Jornada Semanal,  domingo 1 de agosto  de 2004             núm. 491

LOS TRES DESEOS

A menudo pienso en lo que pediría si se me apareciera el Genio de la Lámpara. ¿Salud? Por supuesto. Pero los términos tendrían que ser claros e inequívocos ya que el Genio es tramposo y generalmente, después de cumplir los deseos del incauto, éste queda más amolado que antes de hacer su petición. El Genio podría decir: "Te doy salud física" y dejar de lado la mental. O darme salud mental, como la de Stephen Hawking, a quien vemos atado a su silla de ruedas. Hawking no puede comunicarse sin su computadora, aunque su cerebro es uno de los mejores del mundo. Así es el Genio. Si le pidiera salud perfecta y una muerte súbita e indolora, capaz que me caigo muerta al terminar la frase, pues que yo sepa, ahora no padezco nada grave, y no sé si mi mapa genético dé para muchos años en este agradable estado.

Aladino era, ciertamente, un muchacho astuto. No pedía cosas generales. Solicitó alimentos, ropa buena, salir de la cueva en la que lo había metido el mago. Pero pidió dinero, eso sí.

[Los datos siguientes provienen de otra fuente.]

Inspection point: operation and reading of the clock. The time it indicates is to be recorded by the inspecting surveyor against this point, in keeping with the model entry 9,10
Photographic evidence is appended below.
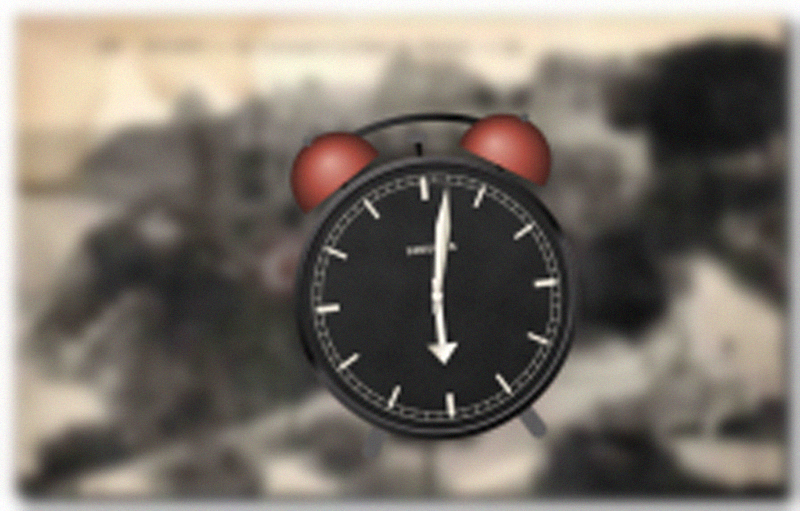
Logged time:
6,02
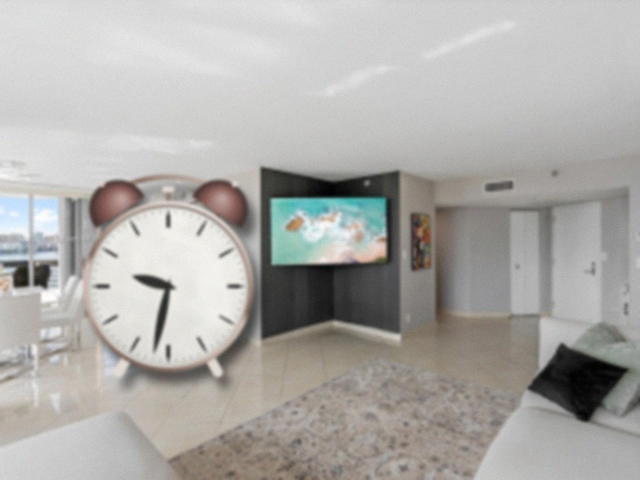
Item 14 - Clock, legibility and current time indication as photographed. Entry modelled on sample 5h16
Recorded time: 9h32
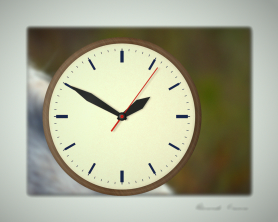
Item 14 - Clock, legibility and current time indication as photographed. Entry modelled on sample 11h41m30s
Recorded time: 1h50m06s
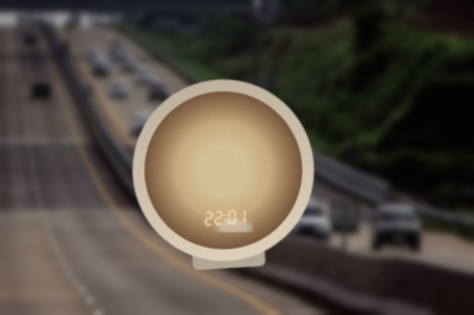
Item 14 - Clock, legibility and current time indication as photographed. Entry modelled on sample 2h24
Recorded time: 22h01
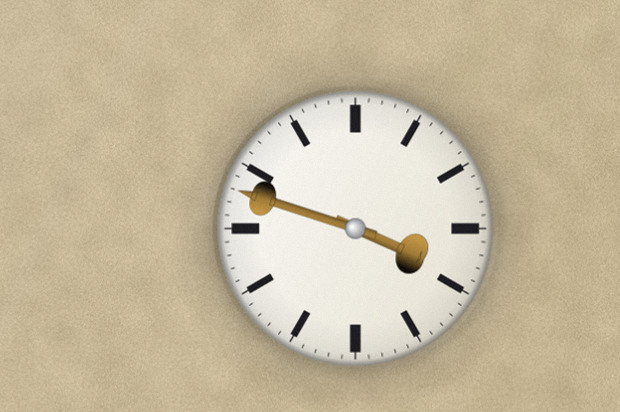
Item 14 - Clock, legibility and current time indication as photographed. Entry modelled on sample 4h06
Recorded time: 3h48
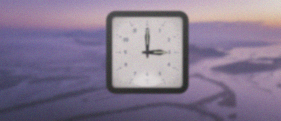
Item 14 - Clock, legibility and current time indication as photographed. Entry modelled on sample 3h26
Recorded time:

Dinero. ¿Y si el Genio, con las prisas, me diera dinero mal habido, el más fácil de regalar? ¿Y si mis mágicas riquezas me metieran en problemas con el fisco, o atrajeran la atención de los delincuentes? Mejor dinero no. Dicen que el dinero no compra la felicidad (aunque la carencia de dinero es sinónimo de muchos problemas). La fórmula podría ser: el dinero suficiente. Pero de nuevo, es muy vago. Tal vez peco de suspicaz, pero ¿qué tal si el genio me da el dinero suficiente para perder mi alma…? No, gracias.

Juventud, belleza, esas son cosas peligrosas. La juventud tiene lo suyo, pero los jóvenes lo ignoran, no lo disfrutan, preocupados siempre por el futuro. Lo de la belleza es relativo. Ser hermosa como Halle Berry, tan guapa que a su marido le dio por ponerle el cuerno con otras menos deslumbrantes, porque el tipo se sentía inferior, ha de ser un incordio. Creo firmemente que la belleza física está sobrevalorada. Pero siempre ha existido quien eso deseaba para sí, como la condesa infame, Elizabeth Bathory, quien mató a cuatrocientas jóvenes campesinas para bañarse con su sangre y conservar belleza y juventud. La justicia de la época la emparedó (con un hueco para que su familia le pasara comida) y la condesa vivió muchos años más, cada día, imagino, más vieja y más horrible, porque algo de su crueldad tendría que haberle dejado una huella en la mirada.

En el banquete de Trimalción, la célebre viñeta del relato de Tito Petronio, hay una sibila en una jaula. La pobre pidió vida eterna, pero se le olvidó pedir juventud perpetua también. Condenada a una decrepitud indescriptible, languidecía en la sala de Trimalción, escuchando los aullidos inanes del dueño de la casa. Por toda la eternidad.

Ya decía Santa Teresa, con la sensatez que caracterizaba casi todo lo que pensaba esa santa, que había que tener cuidado con lo que se pedía, porque luego Dios va y lo concede. Eso me lleva a otra reflexión: ¿verdad que los deseos concedidos no se parecen en la realidad a lo que uno pidió? Son mejores, a veces, pero muchas otras, más insípidos, o problemáticos. Las páginas de la prensa rosa están llenas de incautos que se quejan porque la fama que persiguieron con un entusiasmo digno de mejor causa, les hace imposible ir a comprar el periódico o darse besos con su vecino, sin que millones de personas se enteren, y lo que es peor, que opinen. Por eso la fama no debe desearse si uno valora la libertad personal y el derecho a hacer lo que se le dé la gana bajo el amparo del anonimato.

La venganza, esa forma ardiente del anhelo, la forma oscura, digamos, de la aspiración, que apenas se menciona en nuestros días (aunque está vivita y coleando); esa pasión tan griega, tan medieval, ha de ser más desabrida de lo que uno cree. Yo, por lo menos, carezco de la materia prima para disfrutar de una venganza porque tiendo a conmoverme con la historia de cualquiera. Menos las de los políticos o los asesinos, pero ansiar su desgracia me ocupa poco tiempo del día, porque la justicia escasea. Cuando alguien repite la ingenua frase de que "cada quien tiene lo que se merece", pienso que Franco murió en su cama, así como Idi Amin, por mencionar a dos que de veras hicieron méritos para tener un final horroroso.

Sí, los deseos son el motor de muchos esfuerzos, pero su realización está oculta en el futuro. Tal vez lo mejor sea aprender del Buda: desear poco. Y amar lo que tenemos.